GALLIPOLI. È di questi giorni l’approvazione del nuovo statuto delle confraternite, frutto della recente riforma degli uffici di curia che ha inciso radicalmente anche nelle aggregazioni laicali. In diocesi le confraternite sono ben 54, di cui 14 solo a Nardò e 10 a Gallipoli, presenti, alcune, già dal 1500. Sono associazioni a fini solidaristici e di fatto gelose custodi delle tradizioni, della pietà popolare e della cultura locale, che scandiscono, con raffinatezza certosina e sempre con gli stessi rituali, i ritmi del tempo, sino ai nostri giorni. Non si registrano sullo statuto interventi nel passato, se non il tentativo negli anni Ottanta dell’allora primo vescovo della neocostituita diocesi di Nardò-Gallipoli, mons. Aldo Garzya. L’attuale ordinario diocesano, mons. Fernando Filograna, è intervenuto con mano di velluto, ma altrettanto ferma, pur nel rispetto delle singole peculiarità, e ha insediato una apposita commissione di soli laici, che ha dato i suoi frutti. «Nel rispetto delle indicazioni e dei compiti affidatici, si è inteso far partire dal basso le ineludibili esigenze di cambiamento» dice il diacono permanente e già preside nelle scuole pubbliche, prof. Gigi Nocita (foto), oggi a capo dell’ufficio per le associazioni laicali e le Confraternite, che prosegue: «Un patrimonio morale, sociale e culturale di siffatta portata, non poteva essere più lasciato alla improvvisazione ed alla usura del tempo, senza poter essere opportunamente rivitalizzato; andavano fissate regole nuove, all’altezza dei tempi, e soprattutto, uguali per tutti».

E così si è messo mano alla riforma. Ecco gli aspetti salienti del nuovo statuto diocesano delle confraternite: innanzitutto attenzione ai giovani, che avranno i loro spazi e l’autonomia decisionale in un apposito movimento.
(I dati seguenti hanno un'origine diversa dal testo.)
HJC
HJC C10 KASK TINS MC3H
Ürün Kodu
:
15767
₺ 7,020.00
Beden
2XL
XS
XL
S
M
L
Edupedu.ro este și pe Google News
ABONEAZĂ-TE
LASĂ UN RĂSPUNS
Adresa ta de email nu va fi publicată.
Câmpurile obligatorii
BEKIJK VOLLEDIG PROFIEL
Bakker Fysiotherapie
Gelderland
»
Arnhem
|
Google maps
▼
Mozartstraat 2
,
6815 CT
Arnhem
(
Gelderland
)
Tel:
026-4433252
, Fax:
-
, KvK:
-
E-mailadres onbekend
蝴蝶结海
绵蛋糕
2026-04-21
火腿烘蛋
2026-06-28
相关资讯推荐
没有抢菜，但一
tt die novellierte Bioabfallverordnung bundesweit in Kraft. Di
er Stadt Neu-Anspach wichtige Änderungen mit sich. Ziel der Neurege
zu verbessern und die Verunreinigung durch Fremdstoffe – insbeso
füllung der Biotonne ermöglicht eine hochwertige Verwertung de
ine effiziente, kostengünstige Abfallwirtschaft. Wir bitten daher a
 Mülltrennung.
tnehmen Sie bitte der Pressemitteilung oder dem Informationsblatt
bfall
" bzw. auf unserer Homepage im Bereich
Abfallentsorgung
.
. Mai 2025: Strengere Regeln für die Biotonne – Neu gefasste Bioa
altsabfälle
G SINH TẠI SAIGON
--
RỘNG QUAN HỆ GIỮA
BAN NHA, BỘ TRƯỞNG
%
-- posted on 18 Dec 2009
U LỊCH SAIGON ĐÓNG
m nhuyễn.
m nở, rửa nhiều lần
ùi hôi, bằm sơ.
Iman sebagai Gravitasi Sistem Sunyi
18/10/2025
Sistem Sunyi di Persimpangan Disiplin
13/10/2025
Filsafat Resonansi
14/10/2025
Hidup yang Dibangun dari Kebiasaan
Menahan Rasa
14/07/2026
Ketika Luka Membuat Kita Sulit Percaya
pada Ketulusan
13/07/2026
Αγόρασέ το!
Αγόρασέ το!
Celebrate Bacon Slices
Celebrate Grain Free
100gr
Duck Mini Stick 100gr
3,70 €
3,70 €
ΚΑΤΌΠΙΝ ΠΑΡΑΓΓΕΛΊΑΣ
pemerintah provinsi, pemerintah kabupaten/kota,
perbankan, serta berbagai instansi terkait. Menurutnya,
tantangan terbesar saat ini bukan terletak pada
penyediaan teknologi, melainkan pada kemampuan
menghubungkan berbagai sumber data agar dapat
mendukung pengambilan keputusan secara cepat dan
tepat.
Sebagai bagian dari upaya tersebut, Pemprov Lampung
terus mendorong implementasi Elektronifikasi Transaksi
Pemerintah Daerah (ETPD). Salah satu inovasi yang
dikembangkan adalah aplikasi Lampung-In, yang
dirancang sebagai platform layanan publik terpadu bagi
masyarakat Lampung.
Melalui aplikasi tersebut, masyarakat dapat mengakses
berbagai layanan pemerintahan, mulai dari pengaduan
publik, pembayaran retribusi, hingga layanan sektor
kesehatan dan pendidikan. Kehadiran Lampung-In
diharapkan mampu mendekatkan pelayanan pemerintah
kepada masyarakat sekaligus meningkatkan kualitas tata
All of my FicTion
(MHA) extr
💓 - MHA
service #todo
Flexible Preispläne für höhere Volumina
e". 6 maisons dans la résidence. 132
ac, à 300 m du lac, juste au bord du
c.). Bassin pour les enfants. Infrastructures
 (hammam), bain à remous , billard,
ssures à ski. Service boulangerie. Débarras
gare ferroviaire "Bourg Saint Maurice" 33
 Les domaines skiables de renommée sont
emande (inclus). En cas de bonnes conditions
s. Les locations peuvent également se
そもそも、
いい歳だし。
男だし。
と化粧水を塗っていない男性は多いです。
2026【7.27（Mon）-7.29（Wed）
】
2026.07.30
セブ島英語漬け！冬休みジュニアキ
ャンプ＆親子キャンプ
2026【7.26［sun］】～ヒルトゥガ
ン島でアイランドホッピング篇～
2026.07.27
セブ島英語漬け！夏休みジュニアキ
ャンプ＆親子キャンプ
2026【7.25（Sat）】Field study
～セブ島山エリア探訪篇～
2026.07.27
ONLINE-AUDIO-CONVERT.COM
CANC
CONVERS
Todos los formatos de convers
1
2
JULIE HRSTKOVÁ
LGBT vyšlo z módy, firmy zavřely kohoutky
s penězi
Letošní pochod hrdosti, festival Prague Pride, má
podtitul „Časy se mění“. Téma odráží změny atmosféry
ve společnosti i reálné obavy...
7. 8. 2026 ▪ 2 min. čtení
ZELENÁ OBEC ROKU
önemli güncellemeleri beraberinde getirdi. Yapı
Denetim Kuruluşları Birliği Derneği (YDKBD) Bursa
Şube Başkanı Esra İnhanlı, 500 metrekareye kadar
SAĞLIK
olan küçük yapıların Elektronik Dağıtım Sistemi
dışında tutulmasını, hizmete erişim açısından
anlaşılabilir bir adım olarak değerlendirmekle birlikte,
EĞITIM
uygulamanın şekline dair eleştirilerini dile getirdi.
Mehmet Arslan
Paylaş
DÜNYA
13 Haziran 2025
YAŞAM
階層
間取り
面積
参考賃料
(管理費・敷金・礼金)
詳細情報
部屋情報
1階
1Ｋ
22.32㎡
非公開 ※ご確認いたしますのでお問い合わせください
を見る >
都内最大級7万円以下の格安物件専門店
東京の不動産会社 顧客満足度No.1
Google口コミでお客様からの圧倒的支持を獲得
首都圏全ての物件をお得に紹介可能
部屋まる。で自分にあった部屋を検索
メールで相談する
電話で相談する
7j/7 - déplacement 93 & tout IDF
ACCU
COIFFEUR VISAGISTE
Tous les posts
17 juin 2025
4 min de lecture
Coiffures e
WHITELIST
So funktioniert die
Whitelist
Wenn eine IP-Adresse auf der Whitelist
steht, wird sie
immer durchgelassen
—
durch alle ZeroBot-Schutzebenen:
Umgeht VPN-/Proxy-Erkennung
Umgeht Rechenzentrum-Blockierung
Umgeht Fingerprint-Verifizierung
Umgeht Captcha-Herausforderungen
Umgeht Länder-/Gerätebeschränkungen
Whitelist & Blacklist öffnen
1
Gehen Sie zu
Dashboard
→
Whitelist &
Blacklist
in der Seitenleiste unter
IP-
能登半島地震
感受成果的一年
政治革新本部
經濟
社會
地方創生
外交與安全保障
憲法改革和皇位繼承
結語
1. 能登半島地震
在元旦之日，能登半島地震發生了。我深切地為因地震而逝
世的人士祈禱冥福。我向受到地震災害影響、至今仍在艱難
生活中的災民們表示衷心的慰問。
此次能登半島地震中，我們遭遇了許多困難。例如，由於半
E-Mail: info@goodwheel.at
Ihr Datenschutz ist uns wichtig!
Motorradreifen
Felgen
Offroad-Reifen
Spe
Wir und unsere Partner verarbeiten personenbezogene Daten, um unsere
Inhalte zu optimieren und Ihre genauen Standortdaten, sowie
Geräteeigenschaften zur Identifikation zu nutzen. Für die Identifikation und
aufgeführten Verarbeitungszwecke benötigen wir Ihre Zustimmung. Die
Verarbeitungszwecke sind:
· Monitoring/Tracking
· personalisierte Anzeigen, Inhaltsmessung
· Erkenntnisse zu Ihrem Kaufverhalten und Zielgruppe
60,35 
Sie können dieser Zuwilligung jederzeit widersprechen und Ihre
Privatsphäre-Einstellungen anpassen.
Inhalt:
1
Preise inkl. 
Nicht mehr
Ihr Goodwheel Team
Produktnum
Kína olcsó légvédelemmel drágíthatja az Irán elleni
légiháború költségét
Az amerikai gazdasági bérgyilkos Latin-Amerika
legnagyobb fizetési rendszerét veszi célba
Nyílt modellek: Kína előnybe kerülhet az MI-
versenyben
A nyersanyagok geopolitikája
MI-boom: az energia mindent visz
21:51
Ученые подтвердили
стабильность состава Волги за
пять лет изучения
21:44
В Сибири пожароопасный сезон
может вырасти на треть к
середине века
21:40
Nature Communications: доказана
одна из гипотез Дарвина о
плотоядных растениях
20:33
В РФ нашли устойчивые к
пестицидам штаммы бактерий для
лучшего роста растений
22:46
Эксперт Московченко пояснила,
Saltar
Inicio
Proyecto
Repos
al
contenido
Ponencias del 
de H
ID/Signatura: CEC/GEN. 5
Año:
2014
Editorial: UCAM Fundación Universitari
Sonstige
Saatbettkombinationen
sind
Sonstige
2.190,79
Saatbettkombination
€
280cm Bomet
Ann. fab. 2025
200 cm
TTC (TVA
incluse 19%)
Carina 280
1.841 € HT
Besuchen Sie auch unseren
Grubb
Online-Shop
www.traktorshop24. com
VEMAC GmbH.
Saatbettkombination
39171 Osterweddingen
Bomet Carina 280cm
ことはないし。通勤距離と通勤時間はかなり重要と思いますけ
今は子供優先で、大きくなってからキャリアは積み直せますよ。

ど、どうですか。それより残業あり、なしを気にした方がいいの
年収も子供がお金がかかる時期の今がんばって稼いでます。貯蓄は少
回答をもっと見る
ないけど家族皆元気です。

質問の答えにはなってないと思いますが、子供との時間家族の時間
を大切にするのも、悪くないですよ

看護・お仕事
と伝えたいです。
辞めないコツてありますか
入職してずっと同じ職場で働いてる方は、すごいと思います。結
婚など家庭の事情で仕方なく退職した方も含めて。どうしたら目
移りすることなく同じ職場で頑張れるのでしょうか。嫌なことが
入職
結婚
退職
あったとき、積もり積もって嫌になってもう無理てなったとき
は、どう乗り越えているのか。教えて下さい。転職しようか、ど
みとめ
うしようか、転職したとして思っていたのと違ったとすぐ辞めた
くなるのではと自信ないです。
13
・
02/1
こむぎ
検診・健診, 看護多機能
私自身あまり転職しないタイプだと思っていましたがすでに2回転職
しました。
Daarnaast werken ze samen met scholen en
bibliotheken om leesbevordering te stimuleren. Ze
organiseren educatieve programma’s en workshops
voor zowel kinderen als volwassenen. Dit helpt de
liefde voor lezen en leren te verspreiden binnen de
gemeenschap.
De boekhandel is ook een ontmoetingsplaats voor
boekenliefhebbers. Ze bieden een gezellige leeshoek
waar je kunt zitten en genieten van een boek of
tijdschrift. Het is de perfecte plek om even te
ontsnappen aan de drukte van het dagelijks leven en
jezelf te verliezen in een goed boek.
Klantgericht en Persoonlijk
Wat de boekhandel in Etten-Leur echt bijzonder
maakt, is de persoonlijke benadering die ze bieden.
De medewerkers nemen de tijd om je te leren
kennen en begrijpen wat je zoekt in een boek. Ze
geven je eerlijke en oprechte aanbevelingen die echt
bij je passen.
Di particolare interesse sono la Consulta, con funzioni prettamente consultive, la formazione religiosa degli associati e l’individuazione dei nuovi amministratori. Riguardo a questo ultimo punto, sino all’approvazione del nuovo statuto, prevalevano le autocandidature: da un’unica lista veniva eletto sia il priore (il più suffragato), che gli assistenti e i consiglieri. Queste figure, con il padre spirituale costituiscono il Consiglio di amministrazione che nel passato poteva durare in carica per non più di due mandati consecutivi. Ora questo vincolo rimane solo per il priore che sarà votato da un’apposita lista.
Un altro aspetto non meno importante nel nuovo statuto è quello della competenza: agli incarichi di responsabilità giuridica e contabile (quali il priore, appunto, ma anche il segretario ed il tesoriere) potranno accedere solo persone con titolo di studio idoneo.
Apertura massima al nuovo, quindi, e soprattutto regole chiare e comuni a tutte le confraternite.